Unnamed: 0,quote,category
0,你好，請問有問題能在這裡詢問嗎,迎賓|引導
1,請問我想購買加值方案一直無法付費,企業問題
2,好像是認證的事情,企業問題
3,是你們昨天打給我的喔公司統編 8004001,聯繫客服
4,昨天你們有打給我,聯繫客服
5,我想在台中市東山路附近找工作,求職問題
6,你好~,迎賓|引導
7,可以麻煩客服打給我嗎,聯繫客服
8,嗨,迎賓|引導
9,請問刊登職缺是要用電腦才可以嗎,企業問題


In [None]:
nltk.download('averaged_perceptron_tagger')
# 模式匹配
patterns = [
    (r'你好', '嗨！'),
    (r'(.*)天气如何', '我不是气象专家，但你可以查看天气预报。

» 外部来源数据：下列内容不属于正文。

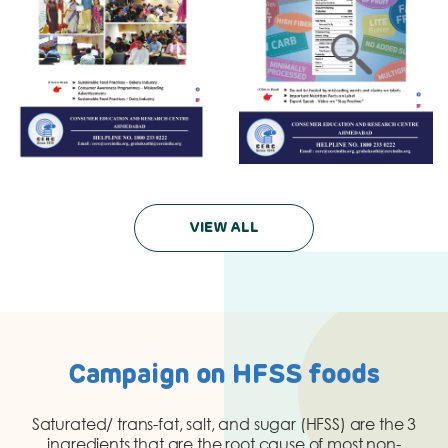
VIEW ALL
Campaign on HFSS foods
Saturated/ trans-fat, salt, and sugar (HFSS) are the 3
ingredients that are the root cause of most non-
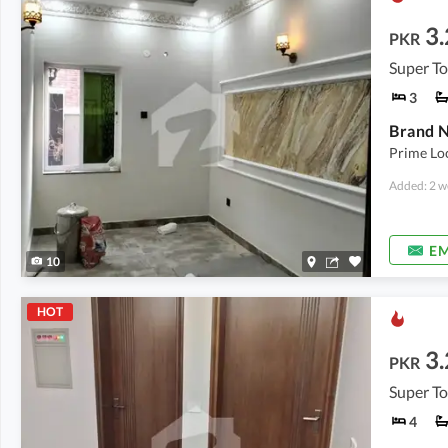
3.
PKR
Super T
3
Brand N
Prime Lo
Added: 2 w
EM
10
HOT
3.
PKR
Super T
4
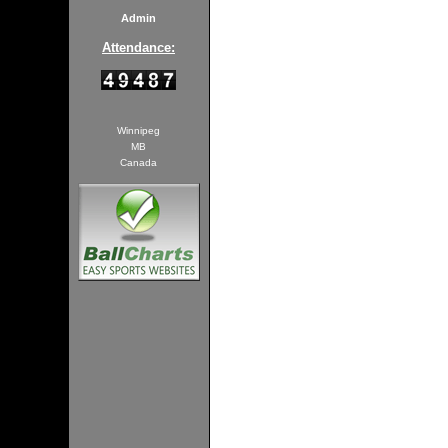
Admin
Attendance:
Winnipeg
MB
Canada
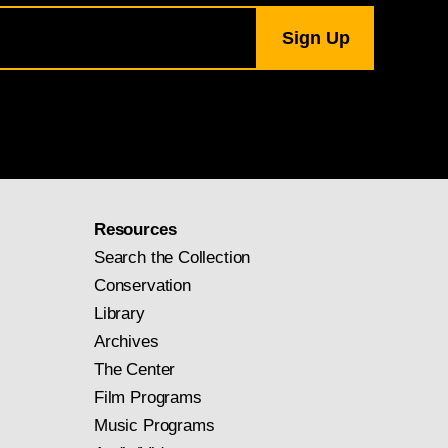
Resources
Search the Collection
Conservation
Library
Archives
The Center
Film Programs
Music Programs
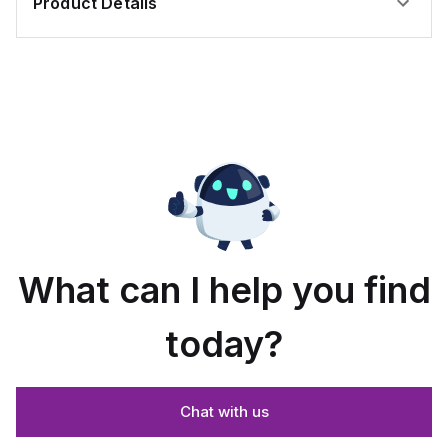
Product Details
What can I help you find
today?
Chat with us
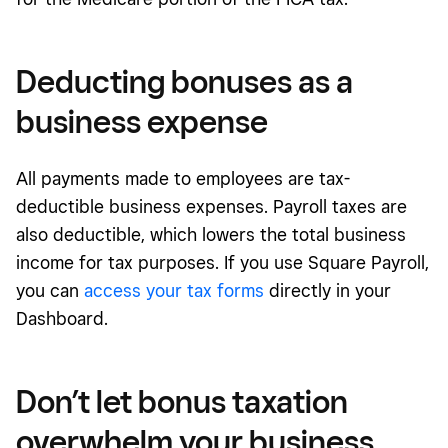
Deducting bonuses as a
business expense
All payments made to employees are tax-
deductible business expenses. Payroll taxes are
also deductible, which lowers the total business
income for tax purposes. If you use Square Payroll,
you can
access your tax forms
directly in your
Dashboard.
Don’t let bonus taxation
overwhelm your business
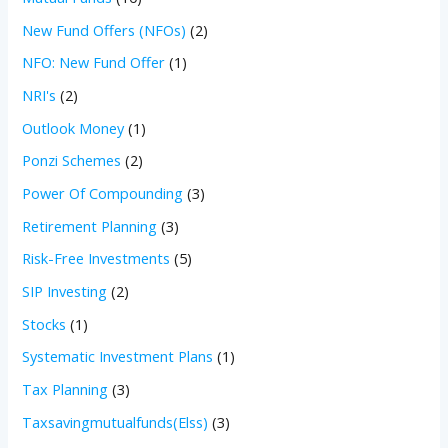
New Fund Offers (NFOs)
(2)
NFO: New Fund Offer
(1)
NRI's
(2)
Outlook Money
(1)
Ponzi Schemes
(2)
Power Of Compounding
(3)
Retirement Planning
(3)
Risk-Free Investments
(5)
SIP Investing
(2)
Stocks
(1)
Systematic Investment Plans
(1)
Tax Planning
(3)
Taxsavingmutualfunds(Elss)
(3)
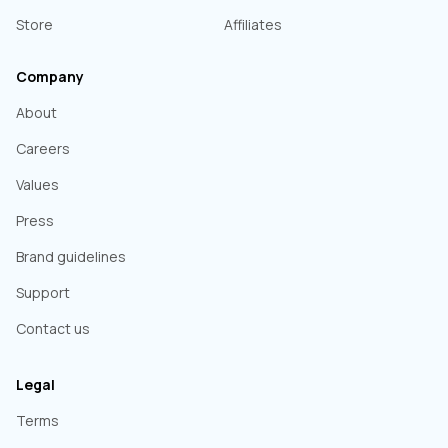
Store
Affiliates
Company
About
Careers
Values
Press
Brand guidelines
Support
Contact us
Legal
Terms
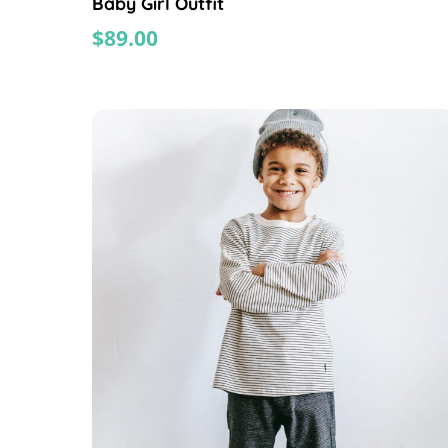
Baby Girl Outfit
$
89.00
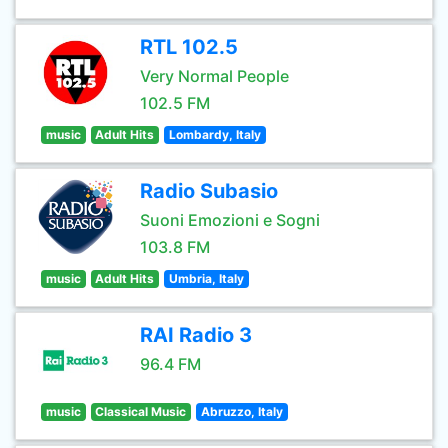
RTL 102.5
Very Normal People
102.5 FM
music
Adult Hits
Lombardy, Italy
Radio Subasio
Suoni Emozioni e Sogni
103.8 FM
music
Adult Hits
Umbria, Italy
RAI Radio 3
96.4 FM
music
Classical Music
Abruzzo, Italy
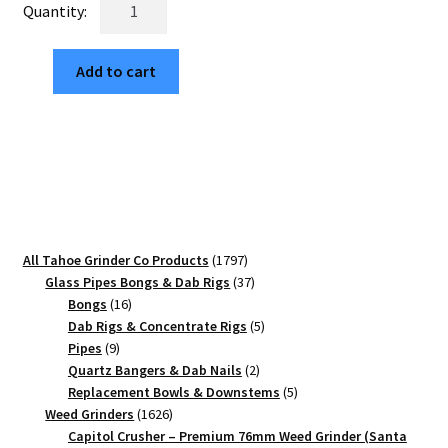
Haight
$29.99.
$5.10.
x
Ashbury
Add to cart
SF
Edition
63mm
Black
4-
Piece
Cannabis
Grinder
1797
All Tahoe Grinder Co Products
1797
quantity
products
37
Glass Pipes Bongs & Dab Rigs
37
16
products
Bongs
16
products
5
Dab Rigs & Concentrate Rigs
5
9
products
Pipes
9
products
2
Quartz Bangers & Dab Nails
2
products
5
Replacement Bowls & Downstems
5
1626
products
Weed Grinders
1626
products
Capitol Crusher – Premium 76mm Weed Grinder (Santa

')
]

# 分词
text = "NLTK is a powerful library for AI chat bot"
important_words = nltk.word_tokenize(text)
print(important_words)

# 句子拆分
text = """The sun rose in the clear blue sky, casting its warm rays upon the vibrant green landscape.
Birds chirped their melodious tunes as a gentle breeze rustled the leaves of the trees."""
sentences = sent_tokenize(text)
for sentence in sentences:
    print(sentence)

# 词性标注
words = word_tokenize("NLTK is a powerful library for AI chat bot")
tags = pos_tag(words)
print(tags)

['NLTK', 'is', 'a', 'powerful', 'library', 'for', 'AI', 'chat', 'bot']
The sun rose in the clear blue sky, casting its warm rays upon the vibrant green landscape.
Birds chirped their melodious tunes as a gentle breeze rustled the leaves of the trees.
[('NLTK', 'NNP'), ('is', 'VBZ'), ('a', 'DT'), ('powerful', 'JJ'), ('library', 'NN'), ('for', 'IN'), ('AI', 'NNP'), ('chat', 'WP'), ('bot', 'VBD')]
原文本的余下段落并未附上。